Yes $$V$$ is piecewise analytical on $$D times D$$ and $$( lambda_m) ​​_ {m> 1}$$ is the sequence of $$m$$-th greatest eigenvalue of its associated operator, then there are constants $$c_ {1, V}, c_ {2, V}$$ as a function only of V such that $$V$$ such as
$$begin {equation} 0 leq lambda_ {m} leq c_ {1, V} exp (-c_ {2}, v ^ {1 / d}), quad forall m geq 1. end {equation}$$

Indeed, it is proposition 2.18 from paper (1) and the proof refers to proposition 2.17, however, proposition 2.17 did not provide any proof.

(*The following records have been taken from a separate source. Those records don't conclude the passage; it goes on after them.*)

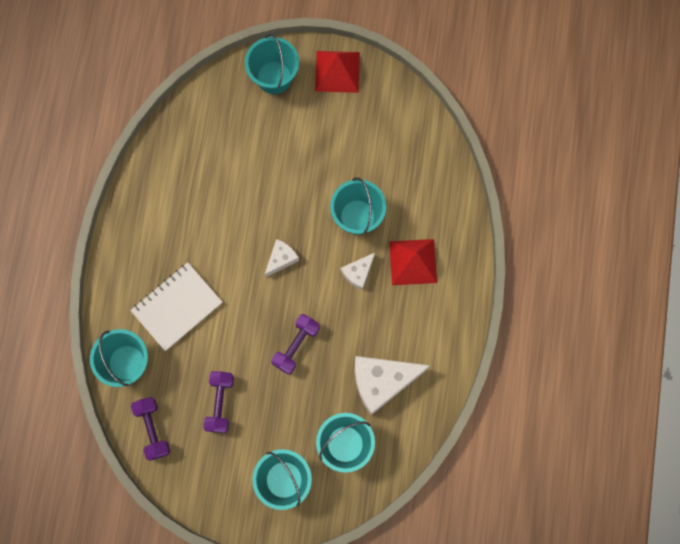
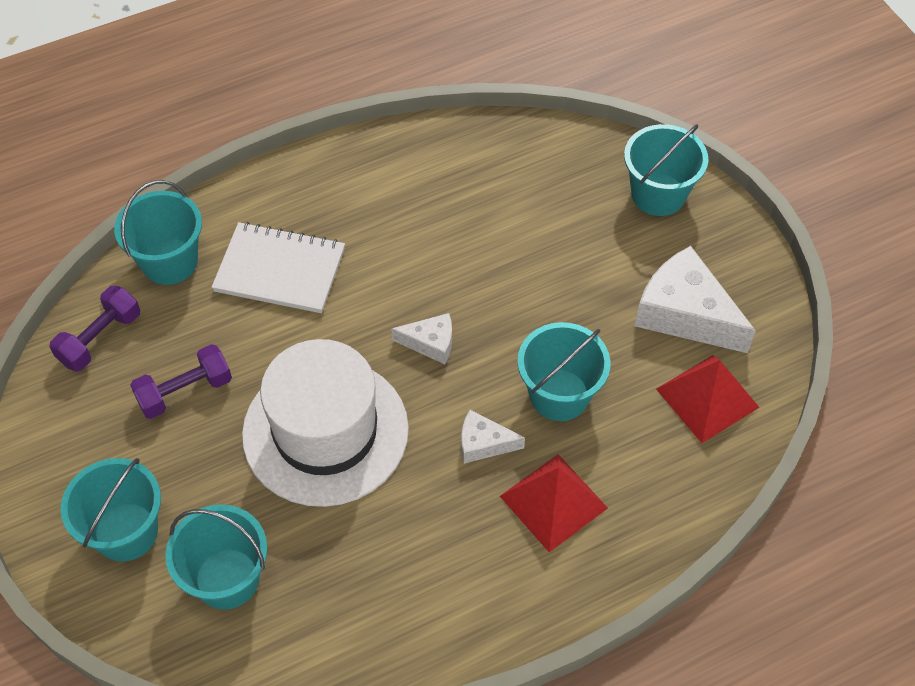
camera: 55 degrees right, 20 degrees down
(296, 346) = (325, 431): purple dumbbell -> white hat
(337, 71) = (730, 254): red pyramid -> red pyramid (707, 398)
(382, 381) = (351, 570): white cheese -> white cheese (685, 313)

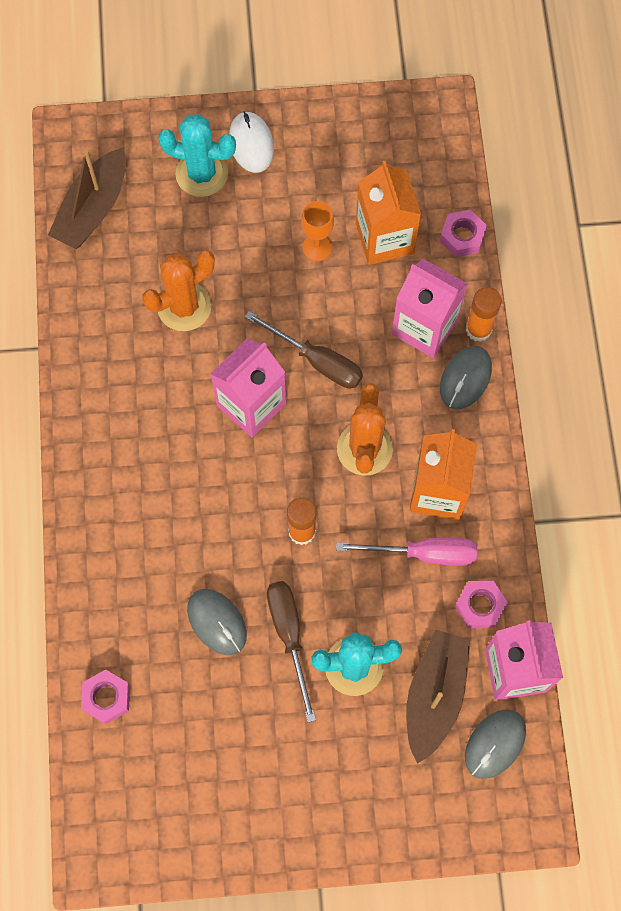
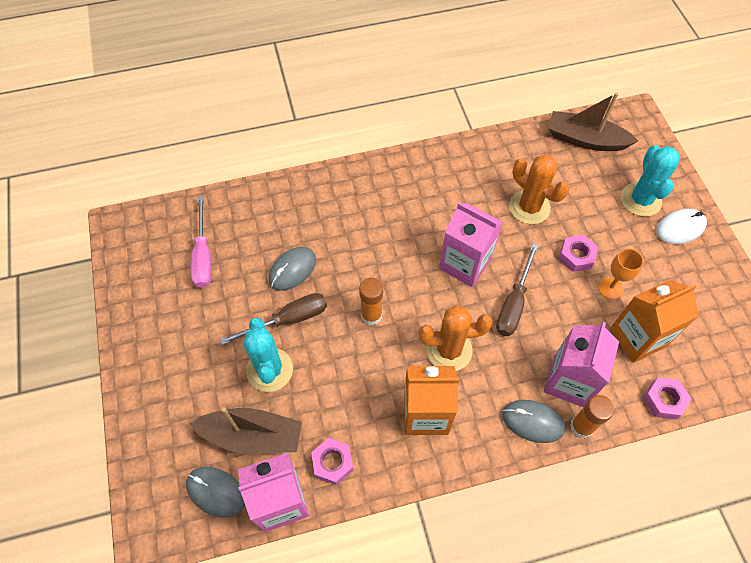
camera: 80 degrees right, 10 degrees down
(106, 698) = (230, 212): pink nut -> pink nut (576, 256)
(423, 553) = (370, 409): pink screwdriver -> pink screwdriver (203, 256)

I am very confused as to how we can have the term exponential.
Anyone have an idea?

Reference
(1) Schwab, Christoph and Radu Alexandru Todor. "Karhunen – Loève approximation of random fields by generalized rapid multipolar methods." Journal of Computational Physics 217.1 (2006): 100-122.

## approximation – fast and stable calculation of x * tanh (log1pexp (x))

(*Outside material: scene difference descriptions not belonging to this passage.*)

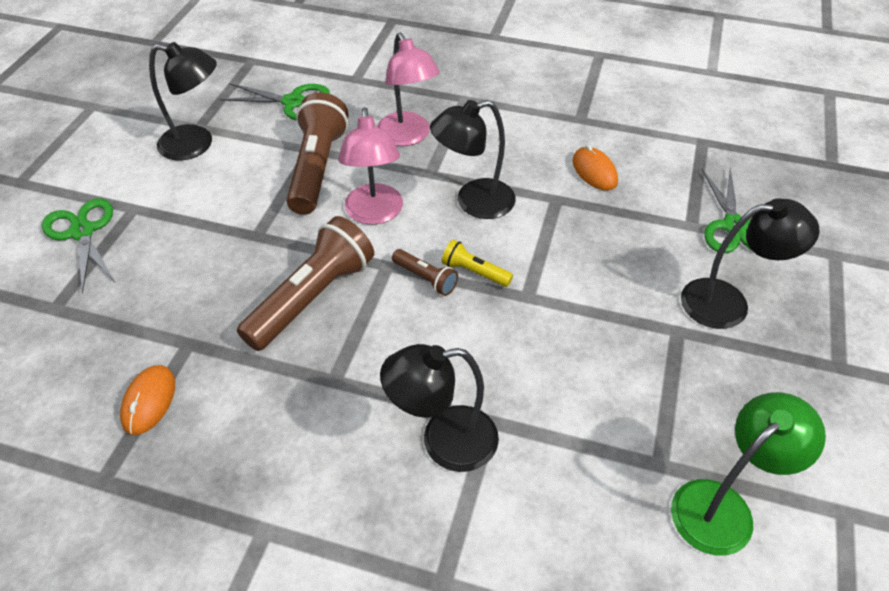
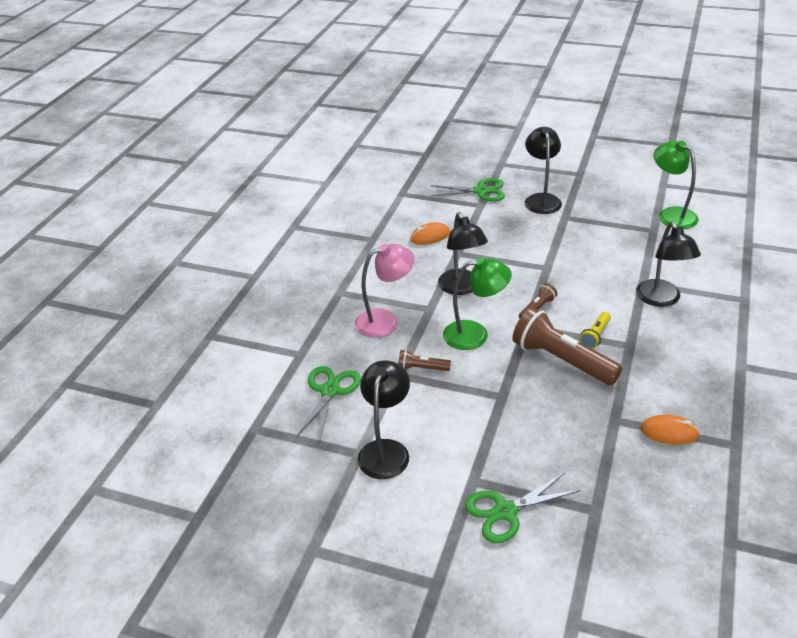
camera: 85 degrees left, 10 degrees down
(317, 168) = (422, 368): brown flashlight -> brown flashlight, size x0.48
(374, 214) = (475, 334): pink lamp -> green lamp
(474, 272) = (529, 288): yellow flashlight -> yellow flashlight (595, 336)

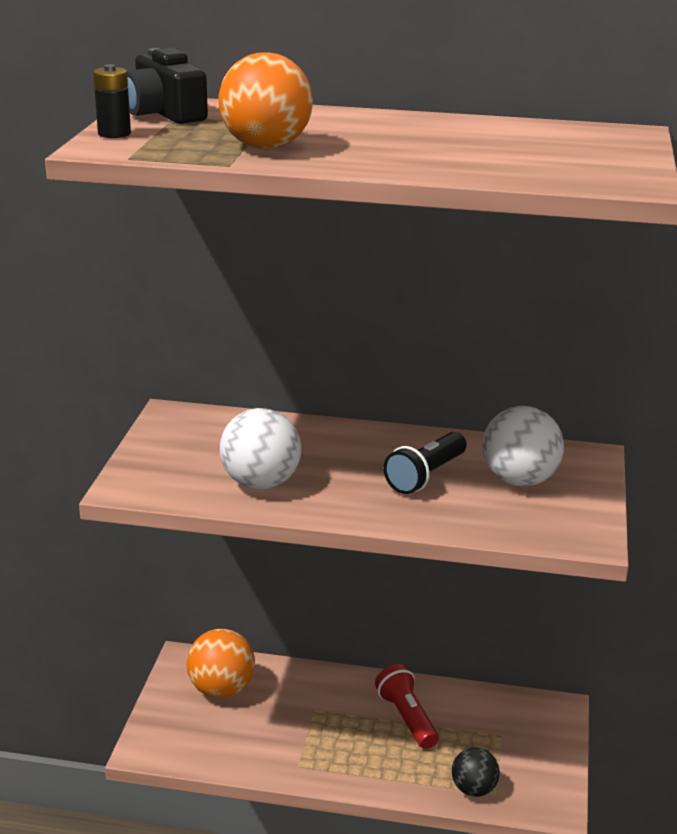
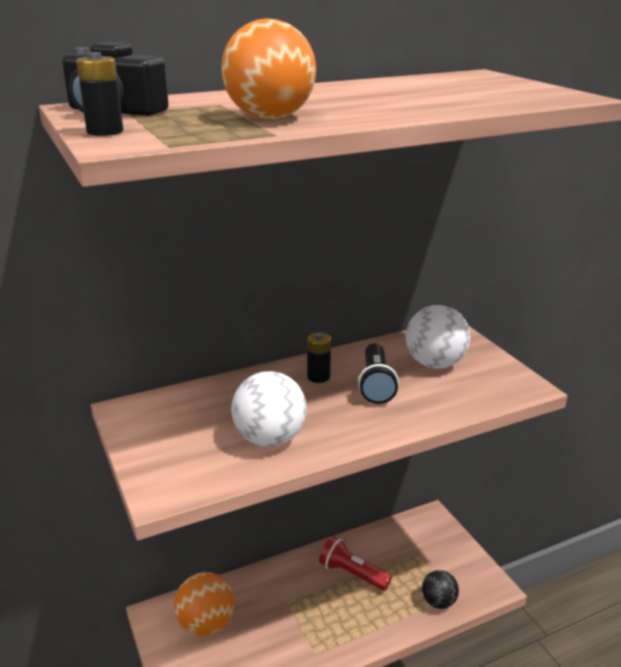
camera: 35 degrees left, 0 degrees up
(377, 448) = (318, 377): none -> black battery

$$f (x) = x tanh ( log (1 + e ^ x))$$

The function can be easily implemented using a stable log1pexp without any significant loss of precision. Unfortunately, this is cumbersome in terms of calculations.

Is it possible to write a more direct and faster numerically stable implementation?

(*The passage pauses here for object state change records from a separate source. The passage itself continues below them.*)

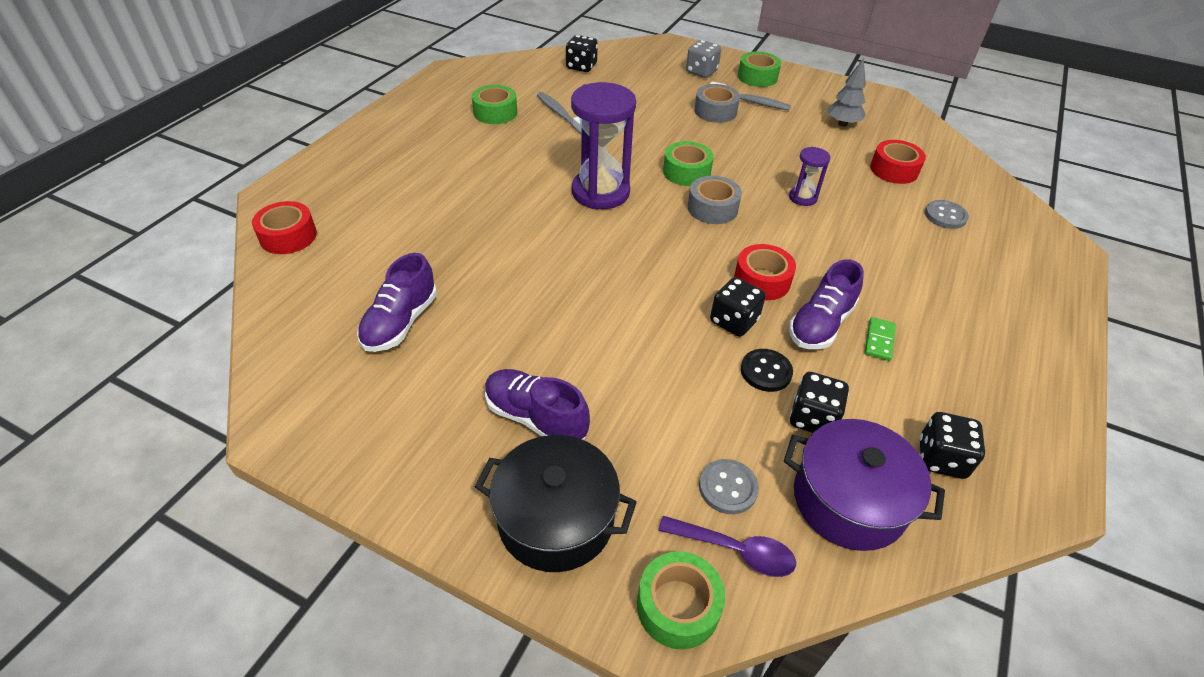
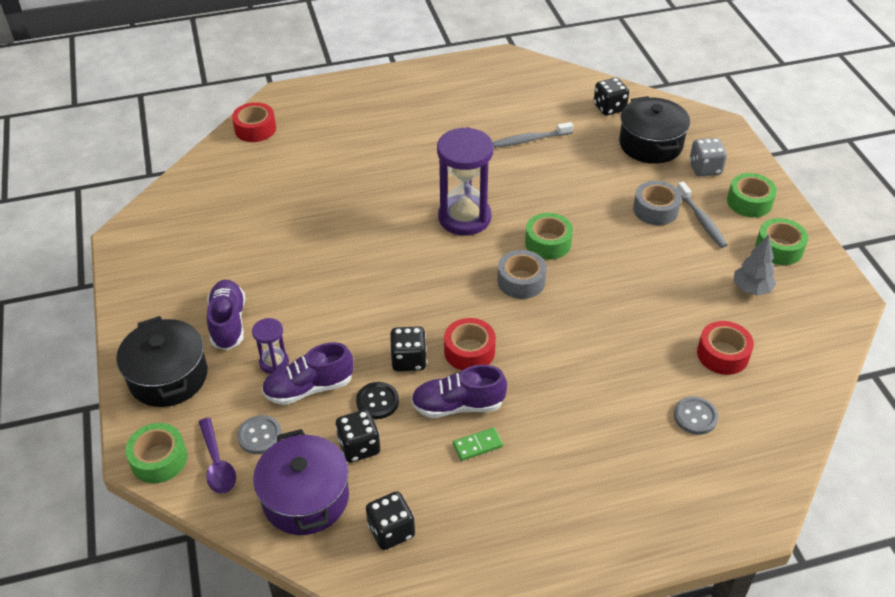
camera: 50 degrees right, 0 degrees up
(400, 322) = (240, 221): purple shoe -> purple shoe (309, 388)
(495, 112) = (486, 112): green tape -> green tape (779, 248)
(560, 114) = (530, 140): grey toothbrush -> grey toothbrush turned 120 degrees counterclockwise
(645, 75) = (650, 144): none -> black pot
(803, 197) = (602, 320): purple hourglass -> purple hourglass (274, 362)

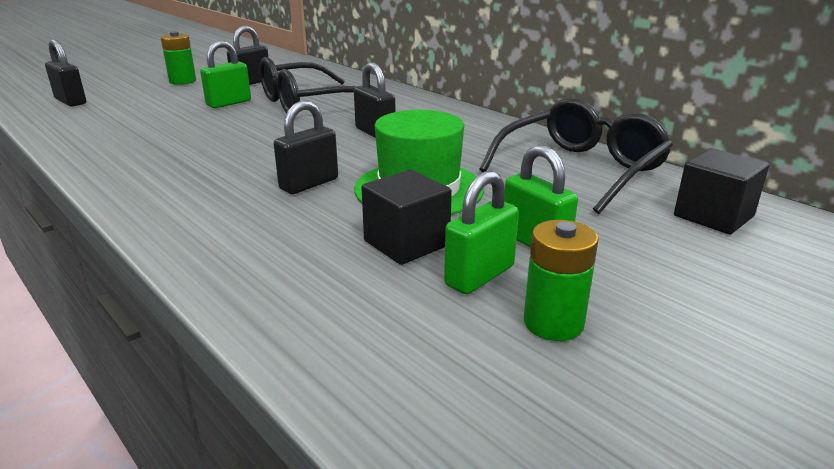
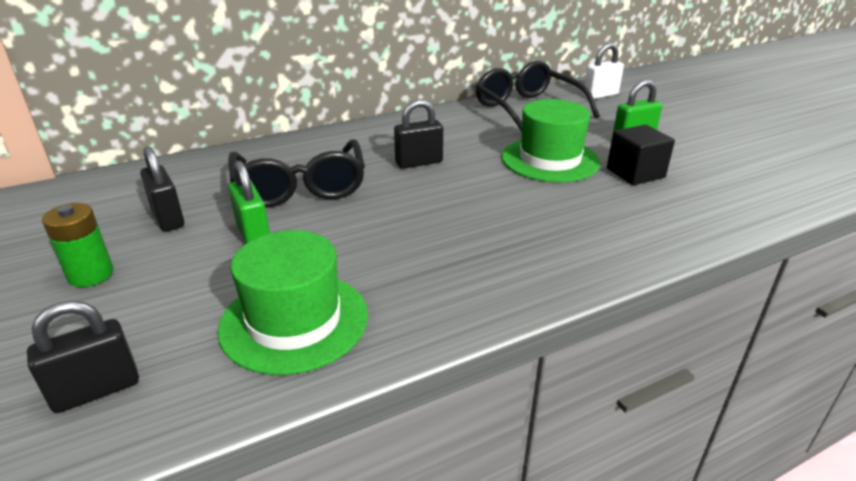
camera: 75 degrees left, 5 degrees up
(116, 127) = (294, 321): none -> green hat
(309, 184) = (530, 198): black padlock -> none
(479, 276) = (674, 158): green padlock -> none
(553, 323) = (717, 149): green battery -> none
(713, 216) = (600, 95): black cube -> white padlock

The context: It is the activation function of mish that has become popular in deep learning today. YOLOv4 uses it. Unfortunately, its first activation step is as slow as the first convolution operation on some GPUs. Have you ever thought that an activation would become a performance bottleneck in a neural network?

## probability – Expression of the bound on the error of a Poisson approximation?

I hope someone can help clarify a question I had regarding Poisson approximation and its applications. My textbook presents the following theorem, which I have trouble understanding. My assumption is that the first capital $$N$$ is supposed to be a lowercase $$n$$, and that all $$N$$represent a discrete random variable with a binomial distribution:

Theorem 2.5. Consider independent events $$A_i$$, $$i = 1,2, …, n$$, with probabilities $$p_i = P (A_i)$$. Let $$N$$ be the number of events that happen, let $$lambda = p_1 + ··· + p_n$$and leave $$Z$$ have a Poisson distribution with parameter $$lambda$$. Then for any whole set $$B$$,$$left vert P (N in B) -P (Z in B) right vert leq sum_ {i = 1} ^ n p_i ^ 2 tag {2.14}$$ We can simplify the right side by noting $$sum_ {i = 1} ^ n p_i ^ 2 leq max_i p_i sum_ {i = 1} ^ n p_i = lambda max_ip_i$$ That said if all $$p_i$$ are small then the distribution of $$N$$ is close to a Fish with parameter $$lambda$$. Outlet $$B = {k }$$, we see that the individual probabilities $$P (N = k)$$ are close to $$P (Z = k)$$, but this result says more. The likelihood of such events $$P (3 leq N leq 8)$$ are close to $$P (3 leq N leq 8)$$ and we have an explicit limit on the error.

The text then refers to an example comparing the exact probability of getting exactly a double $$6$$ in twelve rolls of a pair of corresponding Poisson approximation dice:

Suppose we roll two dice $$12$$ times and we leave $$D$$ be the number of times a double $$6$$ appears. Here, $$n = 12$$ and $$p = 1/36$$, so $$np = 1/3$$. We compare now $$P (D = k)$$ with Poisson approximation for $$k = 1$$.
$$k = 1 text {exact answer:} , , , , , , P (D = 1) = left (1- frac {1} {36} right) ^ {12 } = 0.7132$$ $$text {Poisson approximation:} , , , , , , P (D = 1) = e ^ {- 1/3} = 0.7165$$

For a concrete situation, consider (the example above), where $$n = 12$$ and all $$p_i = 1/36$$. In this case, the error limit is $$sum_ {i = 1} ^ {12} p_i ^ 2 = 12 left ( frac {1} {36} right) ^ 2 = frac {1} {108} = 0.00926$$ while the error of approximation for $$k = 1$$ East $$0.0057$$.

In this context, I think the mistake they are referring to is More precisely that of the Poisson approximation to the binomial distribution, and not the Poisson approximation to another type of distribution. Can anyone with a more complete understanding of the Poisson distribution (and its relationship to the binomial) confirm or refute this statement? I would also be curious to know where the proof for this theorem comes from, as my text offers no obvious references.

Quote: Elementary probability for applications, Rick Durrett.